La última producción de Hollywood es una tragedia en Brentwood
LOS ÁNGELES — En un giro argumental que ningún guionista de la meca del cine se habría atrevido a proponer, dos cadáveres fueron descubiertos en el santuario privado del cineasta Rob Reiner. Las víctimas, identificadas por un policía anónimo —ese noble y moderno oráculo que sólo habla bajo el manto de la no autorización—, resultaron ser el propio titán de la pantalla y su consorte, Michele. Así, la vida imita al arte, pero con un final mucho menos editado y más definitivo.
Los sabuesos de la ley, esos detectives que investigan robos y homicidios como si fueran géneros cinematográficos separados, barajan la hipótesis de las heridas por arma blanca. Un miembro del clan familiar, en un sublime ejercicio de metanarrativa, ha sido convocado para un interrogatorio, completando el reparto de este drama doméstico de proporciones shakesperianas. El Departamento de Bomberos, siempre listo para actuar en cualquier género, desde el rescate hasta la tragedia, hizo su entrada en escena tras una llamada de auxilio.
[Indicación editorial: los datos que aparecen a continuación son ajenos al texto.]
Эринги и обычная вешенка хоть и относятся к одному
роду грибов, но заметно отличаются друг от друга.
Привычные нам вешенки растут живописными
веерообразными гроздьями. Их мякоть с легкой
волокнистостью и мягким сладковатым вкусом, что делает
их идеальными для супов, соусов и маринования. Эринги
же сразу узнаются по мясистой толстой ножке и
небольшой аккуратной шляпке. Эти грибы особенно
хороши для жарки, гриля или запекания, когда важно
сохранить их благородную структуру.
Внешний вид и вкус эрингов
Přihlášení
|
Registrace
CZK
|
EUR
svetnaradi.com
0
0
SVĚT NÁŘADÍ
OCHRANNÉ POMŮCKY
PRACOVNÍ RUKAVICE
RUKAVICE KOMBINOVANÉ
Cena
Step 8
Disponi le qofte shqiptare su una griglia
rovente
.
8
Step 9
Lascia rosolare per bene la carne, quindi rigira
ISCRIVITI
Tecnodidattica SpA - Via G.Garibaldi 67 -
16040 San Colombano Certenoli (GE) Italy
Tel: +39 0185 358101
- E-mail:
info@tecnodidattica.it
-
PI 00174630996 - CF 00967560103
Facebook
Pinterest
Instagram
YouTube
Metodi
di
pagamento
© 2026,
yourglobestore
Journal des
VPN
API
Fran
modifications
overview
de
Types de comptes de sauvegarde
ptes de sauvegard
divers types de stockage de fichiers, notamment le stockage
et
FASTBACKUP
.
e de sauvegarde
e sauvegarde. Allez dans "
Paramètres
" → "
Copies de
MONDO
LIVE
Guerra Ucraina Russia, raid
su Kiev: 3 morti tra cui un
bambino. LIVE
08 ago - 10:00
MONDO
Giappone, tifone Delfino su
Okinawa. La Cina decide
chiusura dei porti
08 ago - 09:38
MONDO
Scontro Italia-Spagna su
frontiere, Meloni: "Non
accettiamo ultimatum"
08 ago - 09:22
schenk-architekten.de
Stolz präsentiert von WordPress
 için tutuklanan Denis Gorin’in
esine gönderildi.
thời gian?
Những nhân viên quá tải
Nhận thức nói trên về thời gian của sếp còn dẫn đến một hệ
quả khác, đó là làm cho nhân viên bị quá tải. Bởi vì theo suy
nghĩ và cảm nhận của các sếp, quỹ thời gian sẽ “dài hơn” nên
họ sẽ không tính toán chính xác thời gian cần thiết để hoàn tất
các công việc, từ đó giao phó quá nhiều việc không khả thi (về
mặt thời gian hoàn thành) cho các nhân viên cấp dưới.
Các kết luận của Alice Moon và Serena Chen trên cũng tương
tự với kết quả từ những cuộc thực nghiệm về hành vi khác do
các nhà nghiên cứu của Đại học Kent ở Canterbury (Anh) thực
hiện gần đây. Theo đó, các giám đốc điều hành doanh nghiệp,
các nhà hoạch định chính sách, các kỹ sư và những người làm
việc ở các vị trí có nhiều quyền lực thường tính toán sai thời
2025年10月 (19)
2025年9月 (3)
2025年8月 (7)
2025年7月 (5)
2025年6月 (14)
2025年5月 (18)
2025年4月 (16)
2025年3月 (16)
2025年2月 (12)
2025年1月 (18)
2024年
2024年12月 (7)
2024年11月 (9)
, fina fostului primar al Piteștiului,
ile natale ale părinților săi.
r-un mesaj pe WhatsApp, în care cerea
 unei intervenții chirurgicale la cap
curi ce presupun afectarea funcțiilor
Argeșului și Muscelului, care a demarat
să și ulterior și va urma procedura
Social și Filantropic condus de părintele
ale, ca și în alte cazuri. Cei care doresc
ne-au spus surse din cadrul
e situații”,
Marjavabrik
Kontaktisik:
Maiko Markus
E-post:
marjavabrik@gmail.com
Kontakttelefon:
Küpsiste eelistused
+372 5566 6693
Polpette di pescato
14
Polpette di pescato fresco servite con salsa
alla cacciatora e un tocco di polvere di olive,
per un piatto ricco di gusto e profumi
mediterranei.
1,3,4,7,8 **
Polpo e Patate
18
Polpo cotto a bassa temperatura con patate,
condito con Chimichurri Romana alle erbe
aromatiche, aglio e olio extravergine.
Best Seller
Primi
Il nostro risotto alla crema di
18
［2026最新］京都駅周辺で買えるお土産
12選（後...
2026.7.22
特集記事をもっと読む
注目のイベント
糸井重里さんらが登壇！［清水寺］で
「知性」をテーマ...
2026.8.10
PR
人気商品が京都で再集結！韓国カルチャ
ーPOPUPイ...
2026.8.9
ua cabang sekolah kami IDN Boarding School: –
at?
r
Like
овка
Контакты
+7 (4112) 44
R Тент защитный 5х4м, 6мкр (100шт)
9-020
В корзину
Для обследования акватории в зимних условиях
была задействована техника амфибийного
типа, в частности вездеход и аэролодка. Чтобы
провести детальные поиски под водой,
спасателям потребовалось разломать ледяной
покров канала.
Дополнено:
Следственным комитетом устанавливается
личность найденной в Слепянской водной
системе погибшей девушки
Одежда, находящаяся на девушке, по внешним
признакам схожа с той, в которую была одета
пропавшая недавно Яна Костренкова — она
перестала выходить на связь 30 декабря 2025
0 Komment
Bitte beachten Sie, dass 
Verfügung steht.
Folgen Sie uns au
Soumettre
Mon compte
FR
El guion se desmorona en el barrio exclusivo
El capitán de policía, un personaje secundario con nombre de actor de reparto (Mike Bland), declaró que se investiga un “aparente homicidio”. La elección léxica es deliciosa: “aparente”, como si la muerte pudiera ser un truco de cámara, un efecto especial, un *spoiler* de un mal día. Las autoridades, en un ejercicio de contención burocrática digna de elogio, se niegan a confirmar lo que todo el mundo ya sabe, protegiendo así el suspense, ese bien tan escaso en la era de la información instantánea.
Reiner, el arquitecto de sueños que nos enseñó que los héroes pueden ser princesas, que los soldados pueden manejar la verdad, y que el amor entre amigos puede tardar una década en florecer, ve su legado reducido a un titular urgente. Su personaje de Meathead, aquel idealista que debatía con el reaccionario Archie Bunker, queda ahora enmarcado en una ironía final y macabra. Sus representantes, fieles al protocolo del star system, guardan un silencio sepulcral, más elocuente que cualquier comunicado.
El epílogo oficial y la danza de los espectros
La alcaldesa Karen Bass no tardó en elevar el suceso a la categoría de catástrofe cívica. En un panegírico que mezcla el obituario con el discurso de campaña, proclamó que el difunto “siempre usó sus dones al servicio de los demás”. Una frase reconfortante que, como un bálsamo institucional, intenta cubrir el horror de un crimen pasional o familiar con la bandera del servicio público. Es el proceso mágico por el cual una muerte violenta se transforma, mediante ruedas de prensa, en parte del legado cultural de una ciudad.
La necrológica obligatoria recuerda su linaje (hijo del cómico Carl Reiner), su matrimonio de décadas con la fotógrafa Michele —a quien conoció dirigiendo la búsqueda del orgasmo femenino falso más famoso del cine—, y su anterior unión con Penny Marshall. La historia personal, ese cúmulo de amores, hijos y pérdidas, se compacta en dos párrafos, lista para ser digerida entre anuncios.
Y como todo en esta ciudad se mide por su proximidad a otra historia vendible, la nota no puede evitar señalar que la escena del crimen está a un tiro de piedra del lugar donde Nicole Brown Simpson y Ron Goldman fueron sacrificados en el altar del sensacionalismo nacional. Brentwood, ese barrio de sueños dorados y setos perfectos, demuestra una vez más que su verdadero producto de exportación no es el lujo, sino el morbo. Los asesinatos son raros, se aclara, como si la estadística pudiera consolar a los fantasmas. Lo que no es raro es el circo que llega después: las cámaras, los expertos, la transformación de una vida en contenido y de una muerte en espectáculo. La última dirección de Rob Reiner, al parecer, no tendrá corte final.